I mentioned previously that my analysis of the PokerStars 90-player tournaments was that I could be very patient and wait for good cards. Doing that is a little strange for me, since I've been working on opening up, playing more hands, having more options, and being able to "change gears" in the middle of a tournament.
However, the tournament that I just finished had me looking at a series of terrible opening hands. Even using my most liberal hand selection range, I was getting very little worth playing. So I didn't play. I folded for quite a while starting out, I think that I dumped my first 30 hands.
I kept doing that, playing a very occasional decent hand. In this tournament, where the top 12 cash, I was 39th of 41. I was 28th of 30. Still, my M was over 20, so I wasn't desperate yet. Finally, getting very low on chips, I won a nice pot and had a few chips to play with. But I wasn't moving up, I was hanging on.
After I won that pot, I looked at my statistics. I was 17th of 19. I had been playing for an hour and 38 minutes and there were 73 hands. I only went to showdown once (and won it) and I won 2 more pots without going to showdown--a total of 3 pots, less than 1 per half hour.

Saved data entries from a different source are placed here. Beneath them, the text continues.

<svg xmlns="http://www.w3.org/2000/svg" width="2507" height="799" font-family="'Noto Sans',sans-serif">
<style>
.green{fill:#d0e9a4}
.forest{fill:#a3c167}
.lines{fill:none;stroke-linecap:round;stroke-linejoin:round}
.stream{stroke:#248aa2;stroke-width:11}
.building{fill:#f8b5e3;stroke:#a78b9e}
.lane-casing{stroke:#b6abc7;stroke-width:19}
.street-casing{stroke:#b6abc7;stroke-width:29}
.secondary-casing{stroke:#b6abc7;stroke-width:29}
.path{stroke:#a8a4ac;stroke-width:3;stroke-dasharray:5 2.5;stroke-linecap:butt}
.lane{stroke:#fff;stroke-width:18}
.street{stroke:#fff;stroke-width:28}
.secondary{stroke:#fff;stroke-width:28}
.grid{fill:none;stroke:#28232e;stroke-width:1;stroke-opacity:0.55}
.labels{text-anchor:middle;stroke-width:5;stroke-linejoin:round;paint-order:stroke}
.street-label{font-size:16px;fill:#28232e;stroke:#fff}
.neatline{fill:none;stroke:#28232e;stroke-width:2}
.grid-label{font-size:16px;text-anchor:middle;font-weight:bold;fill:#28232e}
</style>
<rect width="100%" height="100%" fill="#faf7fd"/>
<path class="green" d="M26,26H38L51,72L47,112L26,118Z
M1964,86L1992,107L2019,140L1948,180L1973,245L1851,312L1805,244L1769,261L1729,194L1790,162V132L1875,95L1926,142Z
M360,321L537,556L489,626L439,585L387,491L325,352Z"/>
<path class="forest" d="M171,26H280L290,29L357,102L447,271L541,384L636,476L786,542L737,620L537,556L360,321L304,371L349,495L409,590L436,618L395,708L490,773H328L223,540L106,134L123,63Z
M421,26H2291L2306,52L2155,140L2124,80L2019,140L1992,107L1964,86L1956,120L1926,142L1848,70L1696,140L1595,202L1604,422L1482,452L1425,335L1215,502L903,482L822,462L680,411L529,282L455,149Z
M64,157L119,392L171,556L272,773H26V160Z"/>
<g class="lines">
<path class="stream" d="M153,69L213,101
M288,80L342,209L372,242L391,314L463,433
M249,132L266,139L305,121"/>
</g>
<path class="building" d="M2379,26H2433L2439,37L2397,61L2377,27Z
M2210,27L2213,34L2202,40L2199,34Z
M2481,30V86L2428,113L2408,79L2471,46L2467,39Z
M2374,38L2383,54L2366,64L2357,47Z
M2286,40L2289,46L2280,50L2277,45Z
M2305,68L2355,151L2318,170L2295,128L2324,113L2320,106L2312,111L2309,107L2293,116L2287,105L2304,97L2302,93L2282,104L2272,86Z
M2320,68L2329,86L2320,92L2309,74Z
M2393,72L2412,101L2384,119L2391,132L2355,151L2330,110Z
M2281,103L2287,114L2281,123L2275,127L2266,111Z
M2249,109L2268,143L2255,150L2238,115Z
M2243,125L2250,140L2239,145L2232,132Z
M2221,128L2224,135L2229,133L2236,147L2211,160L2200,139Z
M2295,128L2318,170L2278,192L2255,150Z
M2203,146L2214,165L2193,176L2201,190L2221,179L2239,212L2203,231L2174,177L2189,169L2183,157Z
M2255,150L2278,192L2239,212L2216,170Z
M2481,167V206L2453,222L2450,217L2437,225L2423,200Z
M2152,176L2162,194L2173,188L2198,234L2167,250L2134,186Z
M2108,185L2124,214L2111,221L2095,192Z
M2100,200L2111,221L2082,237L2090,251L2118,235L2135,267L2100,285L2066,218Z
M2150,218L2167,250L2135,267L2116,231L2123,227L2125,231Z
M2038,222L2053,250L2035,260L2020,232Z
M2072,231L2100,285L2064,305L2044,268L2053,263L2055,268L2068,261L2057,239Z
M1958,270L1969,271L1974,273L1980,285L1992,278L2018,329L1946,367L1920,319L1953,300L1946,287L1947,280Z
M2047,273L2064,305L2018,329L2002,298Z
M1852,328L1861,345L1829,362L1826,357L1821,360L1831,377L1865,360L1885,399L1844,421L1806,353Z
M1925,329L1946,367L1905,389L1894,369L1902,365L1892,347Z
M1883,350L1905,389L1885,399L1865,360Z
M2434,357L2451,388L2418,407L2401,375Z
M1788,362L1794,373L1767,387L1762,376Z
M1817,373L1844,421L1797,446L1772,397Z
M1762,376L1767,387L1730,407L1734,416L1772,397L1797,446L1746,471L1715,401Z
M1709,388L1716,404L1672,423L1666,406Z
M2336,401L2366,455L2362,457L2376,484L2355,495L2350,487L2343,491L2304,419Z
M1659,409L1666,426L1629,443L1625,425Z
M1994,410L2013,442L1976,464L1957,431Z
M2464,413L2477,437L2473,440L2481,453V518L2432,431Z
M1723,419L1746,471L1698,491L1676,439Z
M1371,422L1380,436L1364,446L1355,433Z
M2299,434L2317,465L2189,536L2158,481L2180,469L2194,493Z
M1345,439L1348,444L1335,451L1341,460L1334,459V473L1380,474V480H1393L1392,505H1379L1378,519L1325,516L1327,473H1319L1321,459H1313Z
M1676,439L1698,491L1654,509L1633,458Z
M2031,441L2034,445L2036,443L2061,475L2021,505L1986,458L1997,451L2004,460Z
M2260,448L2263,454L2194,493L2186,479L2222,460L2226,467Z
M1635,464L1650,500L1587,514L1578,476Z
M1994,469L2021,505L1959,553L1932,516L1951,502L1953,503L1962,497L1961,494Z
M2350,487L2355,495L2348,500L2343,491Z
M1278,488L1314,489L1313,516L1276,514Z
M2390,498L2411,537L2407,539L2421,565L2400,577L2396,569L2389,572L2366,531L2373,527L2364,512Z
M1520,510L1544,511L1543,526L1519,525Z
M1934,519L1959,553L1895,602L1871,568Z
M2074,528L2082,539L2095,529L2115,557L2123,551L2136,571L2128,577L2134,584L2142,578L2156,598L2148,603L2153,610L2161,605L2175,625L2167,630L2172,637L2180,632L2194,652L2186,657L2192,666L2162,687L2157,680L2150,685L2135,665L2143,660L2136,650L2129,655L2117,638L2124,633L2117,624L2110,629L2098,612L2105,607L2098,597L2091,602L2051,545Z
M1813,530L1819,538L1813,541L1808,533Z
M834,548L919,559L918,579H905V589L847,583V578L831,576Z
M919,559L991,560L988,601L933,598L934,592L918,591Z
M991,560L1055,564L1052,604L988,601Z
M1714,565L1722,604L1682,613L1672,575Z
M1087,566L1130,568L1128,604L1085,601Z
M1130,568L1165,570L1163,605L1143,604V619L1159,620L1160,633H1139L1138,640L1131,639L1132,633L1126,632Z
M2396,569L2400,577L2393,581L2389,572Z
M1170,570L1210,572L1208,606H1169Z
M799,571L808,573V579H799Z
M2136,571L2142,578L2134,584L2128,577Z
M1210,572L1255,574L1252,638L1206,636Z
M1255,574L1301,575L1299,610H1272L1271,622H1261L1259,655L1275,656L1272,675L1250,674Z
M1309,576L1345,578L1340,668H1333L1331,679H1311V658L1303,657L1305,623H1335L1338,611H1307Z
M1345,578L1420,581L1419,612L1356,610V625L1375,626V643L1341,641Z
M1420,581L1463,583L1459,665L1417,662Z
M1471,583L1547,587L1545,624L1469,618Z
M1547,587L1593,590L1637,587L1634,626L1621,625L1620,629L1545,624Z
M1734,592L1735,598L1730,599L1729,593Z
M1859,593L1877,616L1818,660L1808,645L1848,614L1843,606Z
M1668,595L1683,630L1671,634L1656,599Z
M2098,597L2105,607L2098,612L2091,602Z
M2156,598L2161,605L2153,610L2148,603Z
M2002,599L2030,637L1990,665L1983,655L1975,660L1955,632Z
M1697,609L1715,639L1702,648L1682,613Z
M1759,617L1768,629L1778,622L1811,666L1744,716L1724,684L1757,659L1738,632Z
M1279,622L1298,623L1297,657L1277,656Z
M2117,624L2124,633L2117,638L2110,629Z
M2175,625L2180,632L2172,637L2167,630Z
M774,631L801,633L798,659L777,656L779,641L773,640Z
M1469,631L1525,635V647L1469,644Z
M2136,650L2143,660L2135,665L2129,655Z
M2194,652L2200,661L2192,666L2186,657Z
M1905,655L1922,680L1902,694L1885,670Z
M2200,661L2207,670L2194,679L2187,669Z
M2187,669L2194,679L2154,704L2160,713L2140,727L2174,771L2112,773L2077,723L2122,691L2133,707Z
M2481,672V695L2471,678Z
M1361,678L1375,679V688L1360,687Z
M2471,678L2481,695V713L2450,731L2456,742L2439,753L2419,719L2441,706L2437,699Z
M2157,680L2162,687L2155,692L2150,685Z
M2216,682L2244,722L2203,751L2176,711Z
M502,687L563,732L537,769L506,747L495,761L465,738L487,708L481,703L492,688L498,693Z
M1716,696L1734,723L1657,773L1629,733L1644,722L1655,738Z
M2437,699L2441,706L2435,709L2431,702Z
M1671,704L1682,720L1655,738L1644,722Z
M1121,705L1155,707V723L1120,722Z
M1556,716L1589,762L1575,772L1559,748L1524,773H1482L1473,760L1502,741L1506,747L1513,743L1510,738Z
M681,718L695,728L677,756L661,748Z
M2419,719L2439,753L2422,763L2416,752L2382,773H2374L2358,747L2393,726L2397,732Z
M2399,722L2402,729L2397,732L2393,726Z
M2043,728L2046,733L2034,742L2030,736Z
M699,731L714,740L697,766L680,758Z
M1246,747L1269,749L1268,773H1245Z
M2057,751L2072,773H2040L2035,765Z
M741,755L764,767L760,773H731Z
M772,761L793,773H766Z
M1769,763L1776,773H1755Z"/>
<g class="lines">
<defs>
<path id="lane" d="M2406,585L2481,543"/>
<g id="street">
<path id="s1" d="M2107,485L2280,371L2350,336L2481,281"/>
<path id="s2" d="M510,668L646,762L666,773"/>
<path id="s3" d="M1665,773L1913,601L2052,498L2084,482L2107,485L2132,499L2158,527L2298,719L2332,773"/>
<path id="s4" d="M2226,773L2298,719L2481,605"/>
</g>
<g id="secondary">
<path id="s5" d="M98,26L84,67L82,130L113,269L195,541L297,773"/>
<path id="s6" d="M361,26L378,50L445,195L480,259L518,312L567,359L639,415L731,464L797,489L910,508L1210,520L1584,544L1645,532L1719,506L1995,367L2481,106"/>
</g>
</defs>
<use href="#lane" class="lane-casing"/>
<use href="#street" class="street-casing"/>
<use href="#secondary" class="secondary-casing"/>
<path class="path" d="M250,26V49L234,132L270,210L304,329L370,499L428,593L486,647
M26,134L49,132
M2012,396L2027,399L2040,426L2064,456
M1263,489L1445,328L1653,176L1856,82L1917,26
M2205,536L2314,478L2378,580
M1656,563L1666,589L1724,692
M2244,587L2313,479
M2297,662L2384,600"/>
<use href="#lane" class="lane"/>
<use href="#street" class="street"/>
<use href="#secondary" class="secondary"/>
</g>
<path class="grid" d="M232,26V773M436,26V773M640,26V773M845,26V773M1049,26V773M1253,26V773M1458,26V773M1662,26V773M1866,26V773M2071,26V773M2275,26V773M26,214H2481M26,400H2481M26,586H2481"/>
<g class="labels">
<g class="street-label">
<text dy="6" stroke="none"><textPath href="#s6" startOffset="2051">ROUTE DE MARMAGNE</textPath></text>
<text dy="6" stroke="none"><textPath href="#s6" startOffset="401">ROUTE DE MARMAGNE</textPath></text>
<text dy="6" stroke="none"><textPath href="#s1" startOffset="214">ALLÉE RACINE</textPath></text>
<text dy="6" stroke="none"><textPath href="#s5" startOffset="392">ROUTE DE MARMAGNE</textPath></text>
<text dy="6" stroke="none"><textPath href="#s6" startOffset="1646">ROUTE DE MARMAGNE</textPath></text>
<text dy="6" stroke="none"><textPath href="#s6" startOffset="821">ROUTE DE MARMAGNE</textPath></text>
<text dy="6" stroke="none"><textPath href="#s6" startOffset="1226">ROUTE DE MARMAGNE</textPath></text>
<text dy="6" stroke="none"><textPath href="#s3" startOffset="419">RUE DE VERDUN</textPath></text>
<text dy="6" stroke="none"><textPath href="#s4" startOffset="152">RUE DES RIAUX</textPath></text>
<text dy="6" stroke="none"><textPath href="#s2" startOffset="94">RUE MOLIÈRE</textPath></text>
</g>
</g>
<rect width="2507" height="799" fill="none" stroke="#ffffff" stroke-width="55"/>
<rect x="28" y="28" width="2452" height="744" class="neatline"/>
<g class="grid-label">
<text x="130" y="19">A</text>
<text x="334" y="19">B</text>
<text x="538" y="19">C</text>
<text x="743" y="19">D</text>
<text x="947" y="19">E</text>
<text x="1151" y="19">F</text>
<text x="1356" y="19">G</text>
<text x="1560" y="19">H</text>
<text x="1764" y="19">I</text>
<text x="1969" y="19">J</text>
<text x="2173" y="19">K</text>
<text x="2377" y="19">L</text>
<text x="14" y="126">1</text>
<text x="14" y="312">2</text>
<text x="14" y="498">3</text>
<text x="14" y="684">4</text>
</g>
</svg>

In most large MTTs, and even most tournaments of approximately 90 players, that would never work. I am studying a section of one of my poker books where the chapter author recommendings stealing the blinds at least once each orbit (once every 9 or 10 hands). But I was confident of my analysis of this particular tournament, and my patience was rewarded. I finished 8th and picked up a small cash (a little over 2 buy-ins). Considering what I had to work with, I'm satisfied with that.
There is a saying in poker--The answer to every question is "it depends". There is no right way to play a hand, or a tournament. Decisions depend on the stack sizes, your table image, certainly the tournament structure, and even whether the good players on are your left or your right--along with innumerable other variables.
My tournament had an unusually good structure, but in general, folding as many hands as I did is terrible strategy. Don't try this at home.